● **WHAT THE TASK REQUIRES**: Would you print the lines below exactly, beginning at the line that has "left eye: (675, 688)" and stopping after the line that has "nose: (211, 447)"? Only those lines, and no pictures.

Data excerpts
━━━━━━━━━━

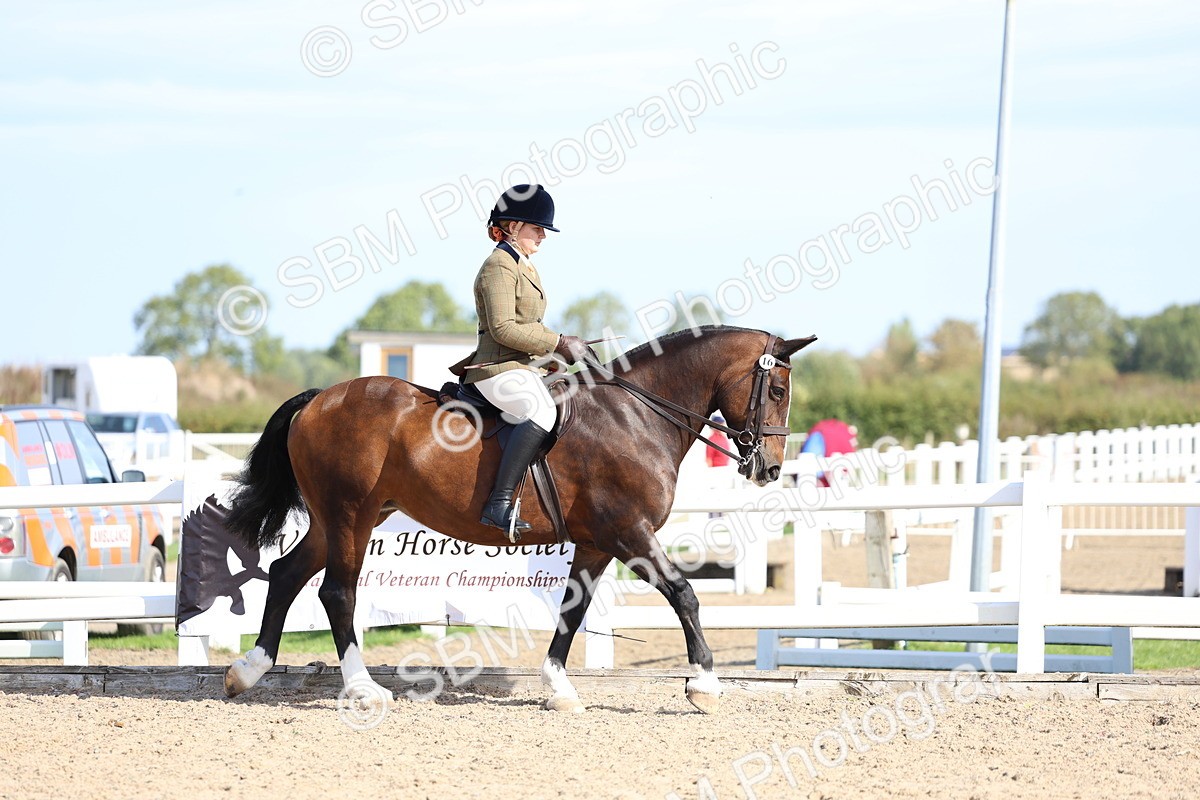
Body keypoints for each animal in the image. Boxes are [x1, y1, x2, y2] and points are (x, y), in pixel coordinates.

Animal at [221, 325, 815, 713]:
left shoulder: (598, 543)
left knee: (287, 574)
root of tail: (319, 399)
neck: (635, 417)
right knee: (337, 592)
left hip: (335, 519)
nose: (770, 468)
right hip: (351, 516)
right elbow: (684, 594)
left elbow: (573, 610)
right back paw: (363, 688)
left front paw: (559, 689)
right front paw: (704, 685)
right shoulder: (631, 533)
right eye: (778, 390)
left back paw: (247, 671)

━━━━━━━━━━

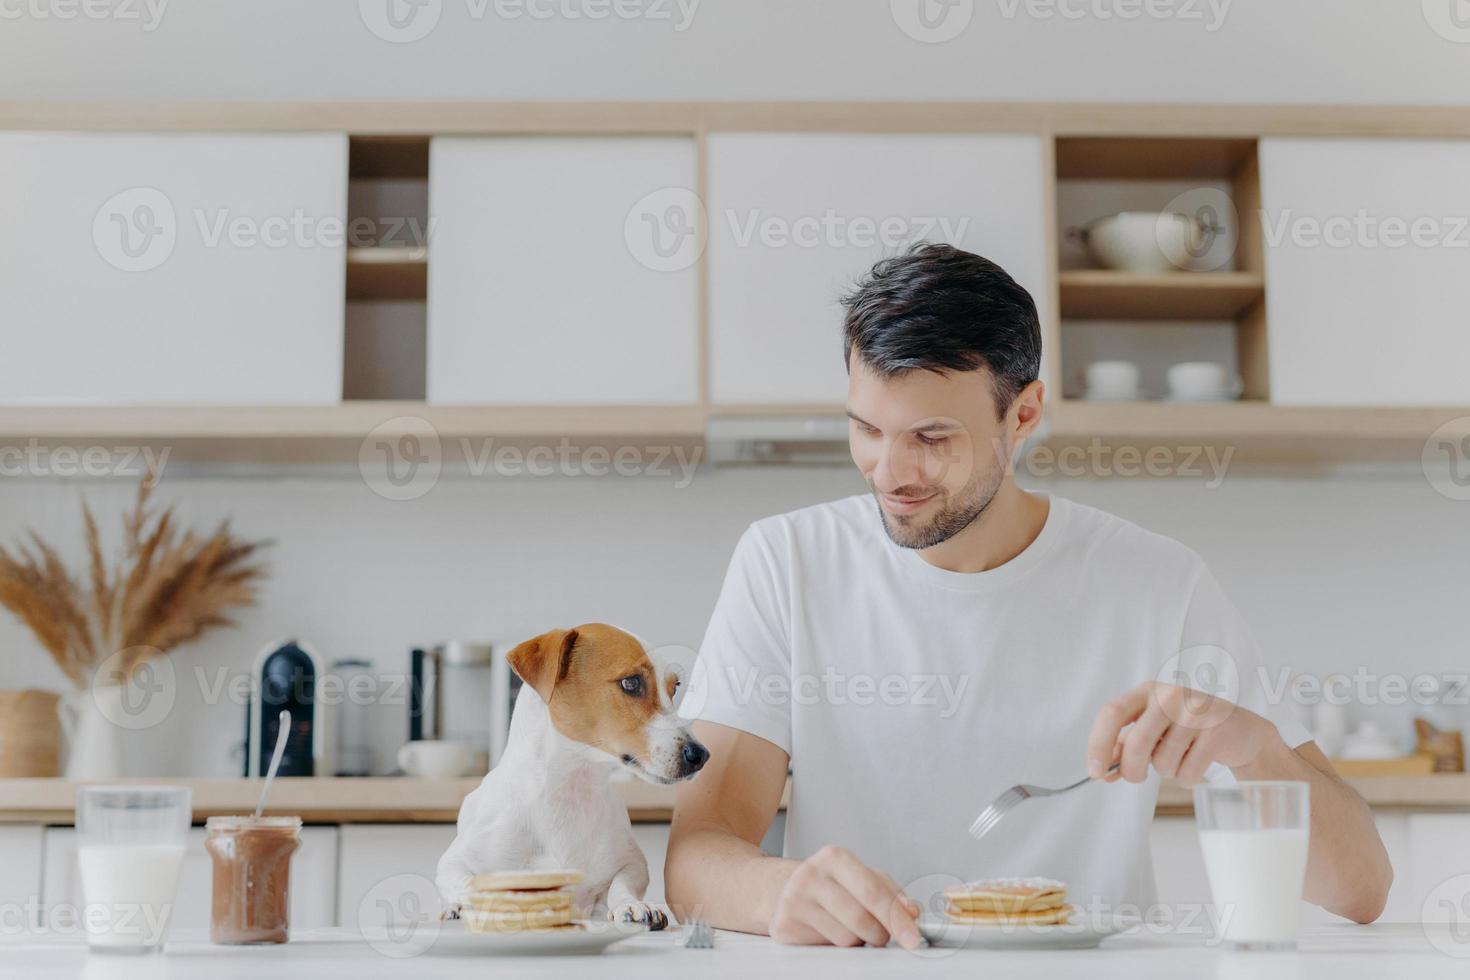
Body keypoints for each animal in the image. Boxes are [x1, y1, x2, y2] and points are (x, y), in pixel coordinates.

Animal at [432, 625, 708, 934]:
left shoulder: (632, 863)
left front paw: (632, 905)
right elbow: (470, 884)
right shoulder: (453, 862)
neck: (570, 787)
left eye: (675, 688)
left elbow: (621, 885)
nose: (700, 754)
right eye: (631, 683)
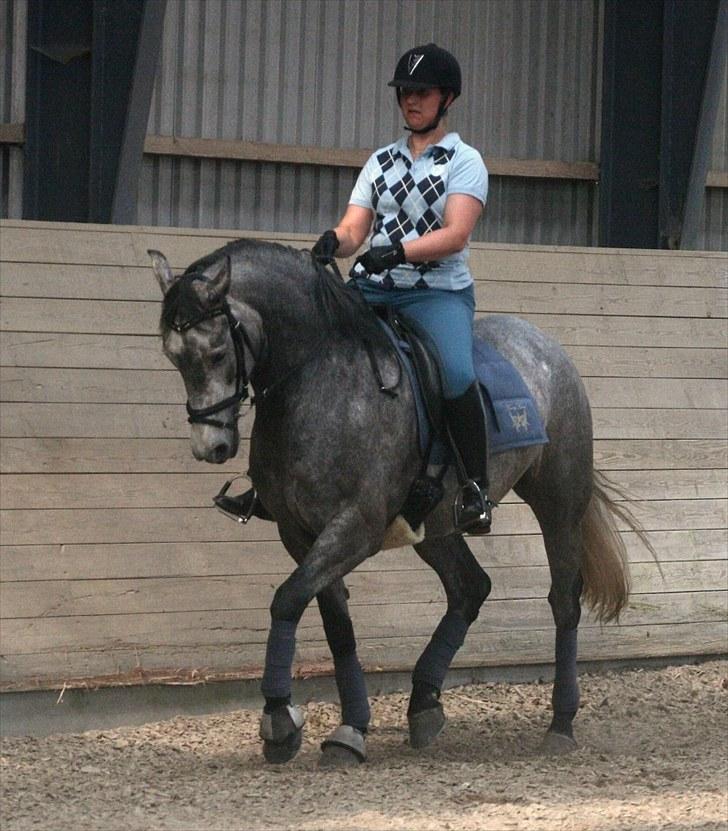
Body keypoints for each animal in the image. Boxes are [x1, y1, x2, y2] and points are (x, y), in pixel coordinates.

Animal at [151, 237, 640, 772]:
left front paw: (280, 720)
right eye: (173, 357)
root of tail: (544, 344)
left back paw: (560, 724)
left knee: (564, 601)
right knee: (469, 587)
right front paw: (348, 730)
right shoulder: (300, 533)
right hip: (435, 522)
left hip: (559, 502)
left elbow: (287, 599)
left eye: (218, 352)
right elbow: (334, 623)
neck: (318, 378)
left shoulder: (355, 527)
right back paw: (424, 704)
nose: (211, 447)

━━━━━━━━━━

● **WRITTEN SOLUTION**:
left eye: (675, 688)
left elbow: (621, 885)
nose: (700, 754)
right eye: (631, 683)
Body keypoints for each animal in the image. Boxes are [x1, y1, x2, y2] and points are (x, y), in pixel coordinates.

Animal at [151, 237, 640, 772]:
left front paw: (280, 720)
right eye: (173, 357)
root of tail: (544, 344)
left back paw: (560, 724)
left knee: (564, 601)
right knee: (469, 587)
right front paw: (348, 730)
right shoulder: (300, 533)
right hip: (435, 522)
left hip: (559, 502)
left elbow: (287, 599)
left eye: (218, 352)
right elbow: (334, 623)
neck: (318, 378)
left shoulder: (355, 527)
right back paw: (424, 704)
nose: (211, 447)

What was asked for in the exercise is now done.